• Gösterilen metin
☆ ☆ ☆ ☆ ☆ ☆ ☆

22 Eylül 2017 Cuma

SAĞLIKLI YAŞ ALMA ÜZERİNE...

   
    Çok yakınımdan birinin sağlık problemi nedeniyle canım sıkkındı birkaç gündür. Biraz toparlamaya ve olumlu düşünmeye başladım. Biliyorum, her şey iyi olacak. 
    Yeri gelmişken sağlıklı olmak adına bu ara neler yaptığımızdan bahsedeyim mi? Öncelikle birkaç ay önce eşimin sigarayı bıraktığını söyleyebilirim mesela. 19 yaşından beri püfür püfür içtiği sigarayı tamamen kesti. Nasıl oldu da yaptı ben de anlamadım. Daha önce iki kez denemişti ama olmamıştı. Yine başlayacağını düşünebilirsiniz ama ben bu sefer öyle olacağını sanmıyorum. 
Bu sefer çok farklı. Sigarasızlığın verdiği sinir daha az ve aklına devamlı sigara gelmiyor. Dışarıdan gözlemler olumlu, içeriden de iyi olduğunu söylüyor.

☆ ☆ ☆ ☆ ☆ ☆ ☆

Şekil anlama görevleri:
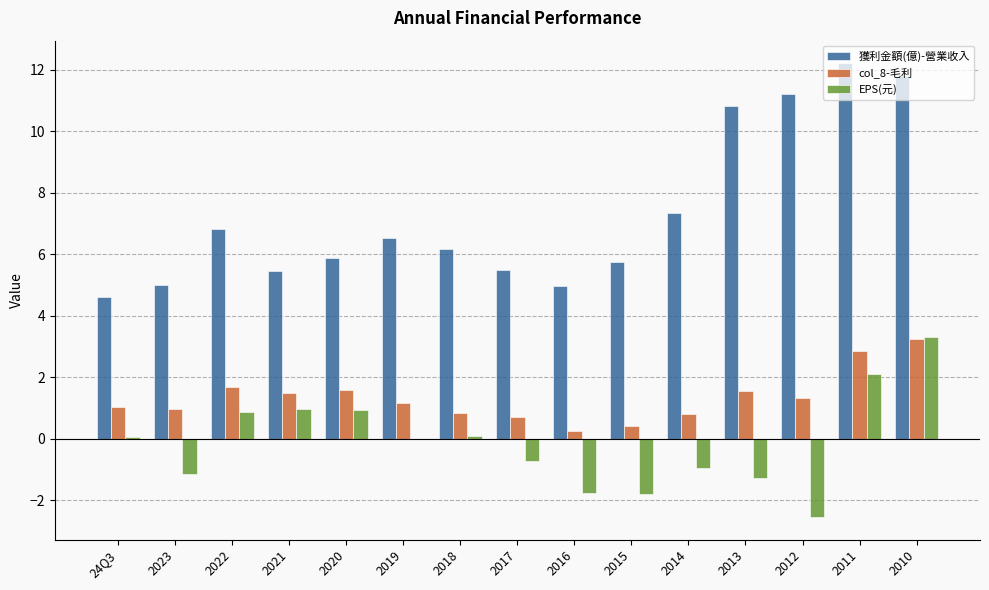

What is the sum of the col_8-毛利 values at 2018 and 2013?

2.4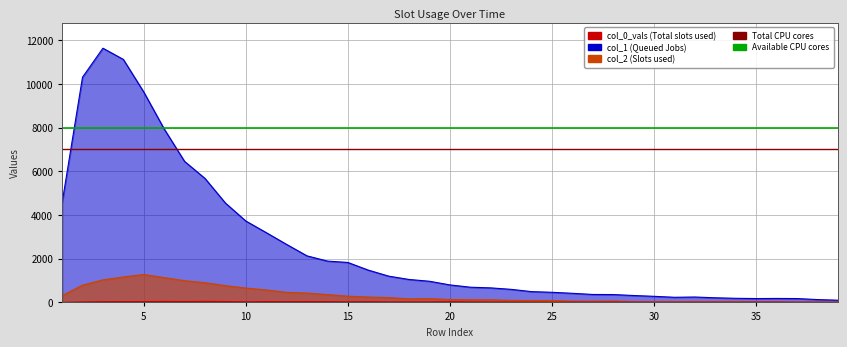

What is the value of the Available CPU cores point at the 1st from the left?

8000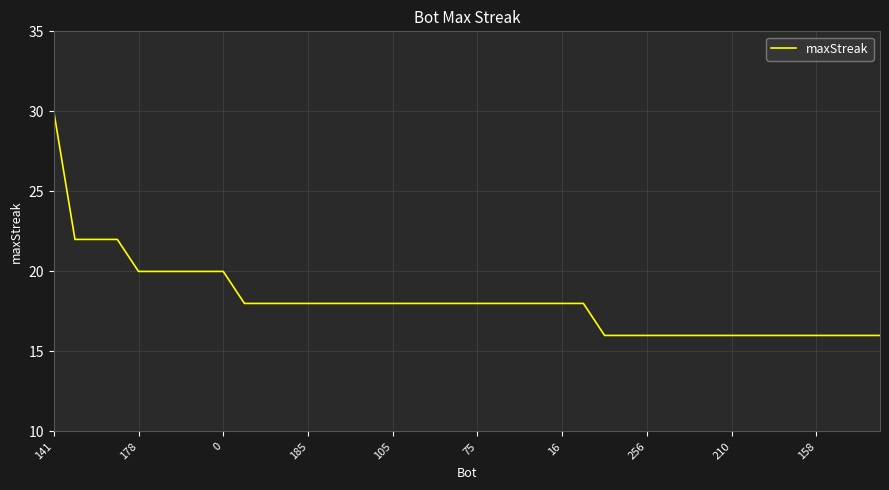

What is the maximum value shown in the chart?

30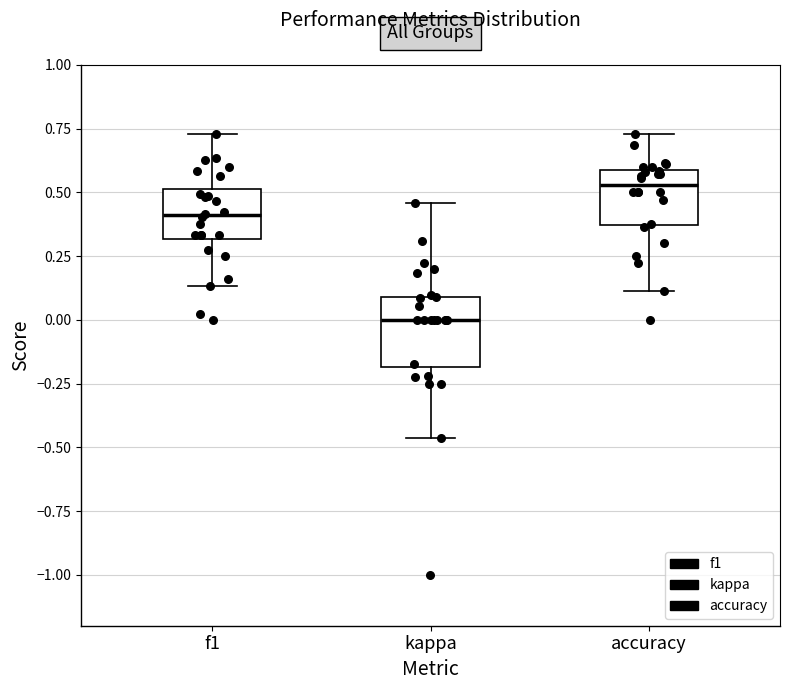

Reading left to right, transcribe this box plot: for each box, give where its median line is, the range the box spans, and where its two whiskers end, as read against the y-axis. The values are not printed on the chart, so give them approximately, as read against the axis.

f1: median 0.40, box 0.30 to 0.50, whiskers 0.15 to 0.75
kappa: median 0.00, box -0.20 to 0.10, whiskers -0.45 to 0.45
accuracy: median 0.55, box 0.35 to 0.60, whiskers 0.10 to 0.75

☆ ☆ ☆ ☆ ☆ ☆ ☆

• Yapılacak iş
Sağlıklı yaş alma üzerine yazıyı kaldığı yerden sürdürün.

• Yanıt aşağıda
    Sigaradan nefret ederim.Hiç içmedim. Yakın çevrenden birilerin içmesi de berbat bir şey. Sen içmiyorsan, içen yakınlarınla dışarıdaysan, geziyorsan onların sigara molalarına uymak zorunda kalırsın; buz gibi havada sırf onların bağımlılığına acıdığın için soğukta oturursun. Kapalı ortamda içiliyorsa da sigara dumanına maruz kalırsın. Evdeki ekstra sıkıntılar da cabası. Eşim balkona çıkıp içmek uğruna tülü yakmıştı da bildiğin delirmiştim:) Çok şükür hepsinden kurtulduk. Devamlı beraber olduğum çocukluk arkadaşım da bıraktı. İnanılmaz mutluyum. Orhun zaten içmiyor. Hasta olmaktan korkan bir yapısı olduğu için sigaraya yanaşmadı hiç, iyi oldu. Kısacası eşim bıraktıysa herkes bırakabilir arkadaşlar. Denemekten çekinmeyin, yılmayın. 
    Onun sigarayı bırakmasıyla ben de şekeri bıraktım:) Her gün içtiğim kahveye 5-6 şeker atıyordum. Ben de birden onu kestim. Benim için büyük bir adım. Tatlı şeyler yemeyi de minimuma indirdim. Yazın Orhun evdeyken birkaç kere sütlü tatlı yaptım ama o yokken hiç yapmıyorum. Ancak dışarıda arkadaşlarımla buluştuğumda kahvenin yanında ekler, ev yapımı kek vs. yiyorum. Onu da kısamam. Hayattan keyif almak da benim için önemli. Sohbet muhabbet sırasında kendimi kasmıyorum.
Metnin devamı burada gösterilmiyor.